For this exercise, repeat the records below exactly and omit every picture.

(Stored data)
..............................
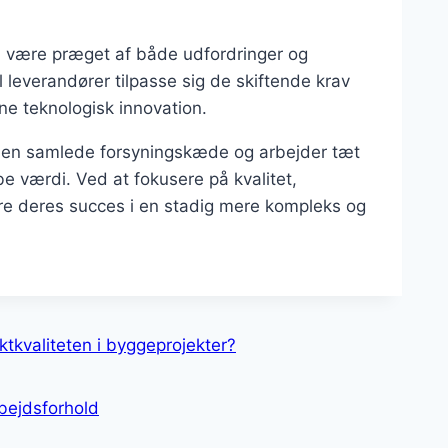
il være præget af både udfordringer og
 leverandører tilpasse sig de skiftende krav
e teknologisk innovation.
 i den samlede forsyningskæde og arbejder tæt
 værdi. Ved at fokusere på kvalitet,
re deres succes i en stadig mere kompleks og
tkvaliteten i byggeprojekter?
rbejdsforhold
..............................
## Answer section
il være præget af både udfordringer og
 leverandører tilpasse sig de skiftende krav
e teknologisk innovation.
 i den samlede forsyningskæde og arbejder tæt
 værdi. Ved at fokusere på kvalitet,
re deres succes i en stadig mere kompleks og
tkvaliteten i byggeprojekter?
rbejdsforhold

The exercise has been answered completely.